How Clinical Guidelines on Polyp Removal are Evolving
Jo Roth, Staff Writer
Jo Roth, Staff Writer
VERY YEAR, thousands of patients around the world will undergo a procedure to have non-malignant polyps removed. In themselves, they are relatively harmless but in a small minority of cases they could lead to bowel cancer. Removal is recommended, but when polyps are large or in an anatomically hard to reach position, managing the procedure can be challenging. This has significant safety issues for patients and also leads to increased intervention costs for health services.
A doctor will use an endoscopic procedure to remove polyps within the bowel in the least invasive way possible. However, problems grow when things get more complicated. Current NICE guidelines raise major safety concerns about the removal of full thickness non-lifting colonic polyps¹. NICE argues that current evidence is lacking in quality and quantity and, as such, the procedure should not be used unless there are special arrangement made for clinical governance, the patient has given full consent and an audit or research has been undertaken.
It makes the following recommendations for any clinicians wishing to do full thickness polyp removal:
Patient selection, says the guidelines, “should only be done with polyp and early colorectal cancer multidisciplinary team, and the procedure should only be performed by clinicians with specific training.”

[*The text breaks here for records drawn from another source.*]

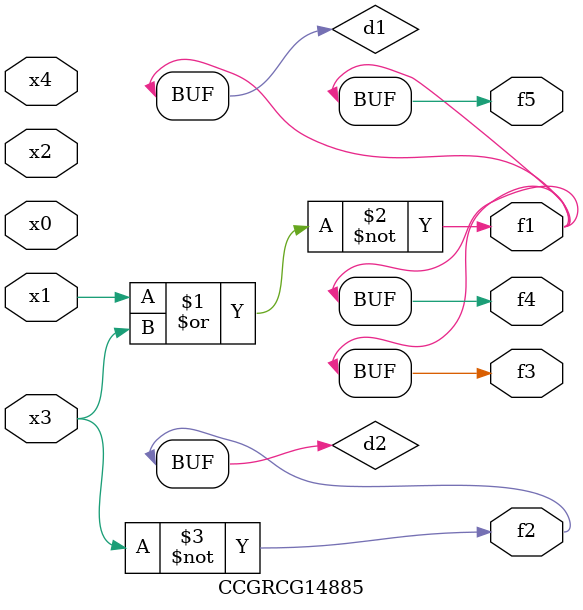
<source format=v>
module CCGRCG14885(
	input x0, x1, x2, x3, x4,
	output f1, f2, f3, f4, f5
);

	wire d1, d2;

	nor (d1, x1, x3);
	not (d2, x3);
	assign f1 = d1;
	assign f2 = d2;
	assign f3 = d1;
	assign f4 = d1;
	assign f5 = d1;
endmodule

</source>
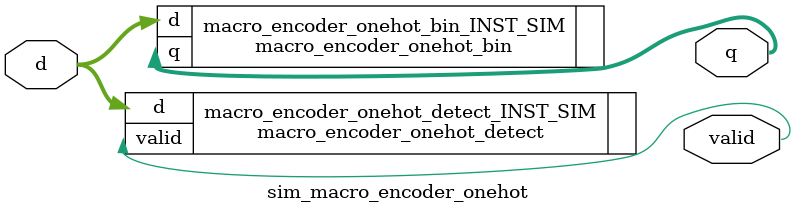
<source format=v>


module sim_macro_encoder_onehot (
    input   wire [15:0]             d,
    output  wire [3 :0]             q,
    output  wire                    valid
);

    macro_encoder_onehot_bin #(
        .OUTPUT_WIDTH   (4)
    ) macro_encoder_onehot_bin_INST_SIM (
        .d      (d),
        .q      (q)
    );

    macro_encoder_onehot_detect #(
        .INPUT_WIDTH    (1 << 4)
    ) macro_encoder_onehot_detect_INST_SIM (
        .d      (d),
        .valid  (valid)
    );

endmodule

</source>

When cases become more complex, clinicians may veer towards the apparently safer option of surgery. This will normally involve a small incision into the side of the abdomen. Small tools will then be inserted laparoscopically into the abdomen which is expanded with carbon dioxide. Evidence from NICE suggests that this has a high success rate. They analysed a total of nine studies involving a total of 781 patients which showed that polyps were successfully removed in most patients. A study of 176 patients found no polyps had returned after five years. Another study of 146 patients found one polyp had returned after two years. However, there are risks.

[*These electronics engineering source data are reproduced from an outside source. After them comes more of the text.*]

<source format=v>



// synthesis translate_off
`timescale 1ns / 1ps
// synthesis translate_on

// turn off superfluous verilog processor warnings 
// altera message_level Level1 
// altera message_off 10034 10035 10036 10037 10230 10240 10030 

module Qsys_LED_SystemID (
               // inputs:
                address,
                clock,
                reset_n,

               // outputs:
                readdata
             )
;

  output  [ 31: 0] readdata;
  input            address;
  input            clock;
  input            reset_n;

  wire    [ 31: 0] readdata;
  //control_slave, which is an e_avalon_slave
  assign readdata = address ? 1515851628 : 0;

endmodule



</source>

The studies analysed by NICE also show that seven patients had to be switched to open surgery during the procedure. This may be necessary in more advanced cases which need a larger incision in the abdomen. The surgeon then removes part of the colon to fully ensure all of the polyps and any associated cancer have been removed.
The problem is that the greater the level of intervention, the more likely it is that complications will set in. Much depends on the experience of the surgeons. A 2013 study published by Digestive Surgery covering 126 patients over the course of ten years found post-operative complications in a third of cases4.
Recovery time can also vary depending on the extent of the procedure. A basic polypectomy should last between 30 and 60 minutes and most patients will be allowed to return home the same day. A larger polyp removal may require surveillance for three to six months to ensure there is no tissue remaining.
When surgery is required, patients may need several days of rest in the hospital to recover, but this may be significantly longer if complications set in. These can include paralysis of the gut resulting from the unnatural insertion of tools into the abdomen, which can take several days to resolve.
The more invasive the intervention, then, the greater the recovery time and the higher the impact on healthcare resources. When planning treatments, clinicians will have to weigh up multiple factors including the risks of an endoscopic procedure for larger non-lifting polyps, the pitfalls of surgery and the likely recovery time of patients.
In making this decision, clinicians may consider the wishes of the patient. It is natural for anyone to want to avoid the risks of open surgery so there is always likely to be a push, from the patient’s side, towards minimally invasive procedures which may allow them to return to their regular daily routines as soon as possible. However, all patients will have to be made aware of the risks each option poses.
It is very much in the interests of both patients and clinicians to avoid surgery where possible. This reduces the risk of complications and provides a minimal impact on a patient’s quality of life as well as financial resources. Even so, this must never put the health and wellbeing of patients at risk. The study published by Digestive Surgery recommends that all “clinical pathways chosen to treat colonoscopically unresectable polyps should be tailored to patients’ conditions and the characteristics of their colorectal lesions.” Patients and their families will need an in-depth discussion about the various options available to them.
Increasingly, though, various procedures are coming to the fore which widen the range of situations in which less invasive procedures may work effectively. These make it possible to treat more complex and harder to reach cases without needing to revert to more invasive surgical procedures. They reduce the need for surgery, which in turn reduces the length of hospital stay and also improves outcomes. As these options become more widespread, they will help health services deliver top quality care in a way which reduces the strain on their budgets.